# Reccomend good tobacco flavour to use in mix



## MetalGearX (26/7/17)

Hi Forumites (e-juice mixers)

I am looking for a good flavour to use for a tobacco mix that I want to do. What tobacco flavours are in your opinion the best to use.

I don't want to buy all of the tobacco flavours so I need some help

Reactions: Like 1


----------



## RichJB (26/7/17)

Jeepers, that's like asking what is the best cream to use in a mix. In fact, creams are probably a lot simpler. There are soooooo many tobaccos each with different attributes.
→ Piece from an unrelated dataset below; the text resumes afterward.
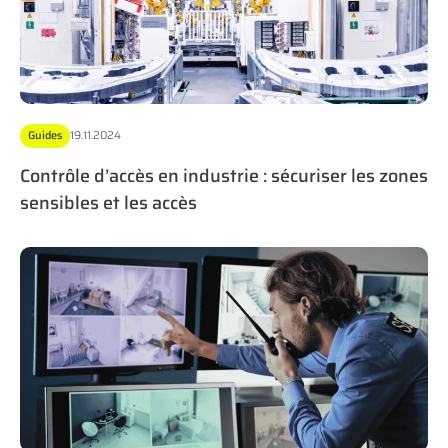
Guides
19.11.2024
Contrôle d’accès en industrie : sécuriser les zones
sensibles et les accès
Do you want a cigarette tobacco, cigar, pipe, ashy, plain tobacco or flavoured, strong, mild, spicy, grassy, woody, a tobacco with nothing else or a flavour with a tobacco note? If you can tell us the attributes and character of the tobacco you want, I'm sure the tobacco-heads will have some suggestions.

Reactions: Like 3


----------



## Rude Rudi (26/7/17)

See this thread which I created when I started with tobacco...

Reactions: Like 1 | Thanks 1


----------



## MetalGearX (26/7/17)

Looking to mix with Creams and a little caramel so a woody / grassy one would be spot on

Reactions: Like 1


----------



## MetalGearX (26/7/17)

@Rude Rudi thanks for the information. much appreciated. and @RichJB

Reactions: Like 3


----------



## Soutie (26/7/17)

If you are keen to mix with creams and Caramels it sounds like you might be after a RY4, it is more of a desert tobacco and is made for this type of mix.
Start with TFA RY4 double, it really pairs nicely with creams/caramels and gives that earthiness to them. TFA RY4 asian is also quite nice and leans slightly more toward the tobacco side of it but pairs really well with the double.

Reactions: Like 3


----------



## Huffapuff (26/7/17)

FA Glory goes well with caramel. It's quite dense and a bit nutty.

Use TFA RY4 double at higher percentages (6% or more) to get more of a tobacco note out if it.

FA Cuban Supreme and FA Seven Leaves form the basis of many tobaccos. You'd get a lot of use out of them. But you'd probably want FA Burley to get the most from them. 

I don't think much is grassier than FA Virginia, but it needs a decent steep to mellow. FA Burley can also be used to develop it more.

As you can see, getting a good tobacco flavour requires more than one tobacco

Reactions: Like 2 | Thanks 1


----------